BEGIN

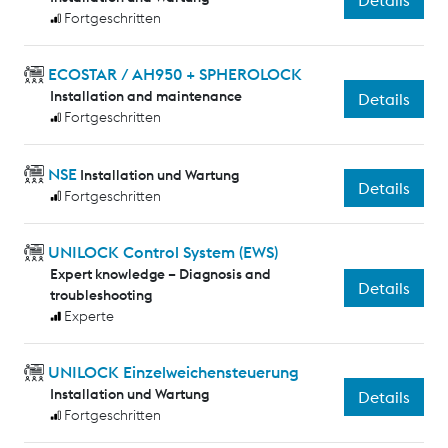
Details
Fortgeschritten
ECOSTAR / AH950 + SPHEROLOCK
Installation and maintenance
Details
Fortgeschritten
NSE
Installation und Wartung
Details
Fortgeschritten
UNILOCK Control System (EWS)
Expert knowledge – Diagnosis and
Details
troubleshooting
Experte
UNILOCK Einzelweichensteuerung
Installation und Wartung
Details
Fortgeschritten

END

Report every line in the data that holds "UNILOCK", copying each one.

UNILOCK Control System (EWS)
UNILOCK Einzelweichensteuerung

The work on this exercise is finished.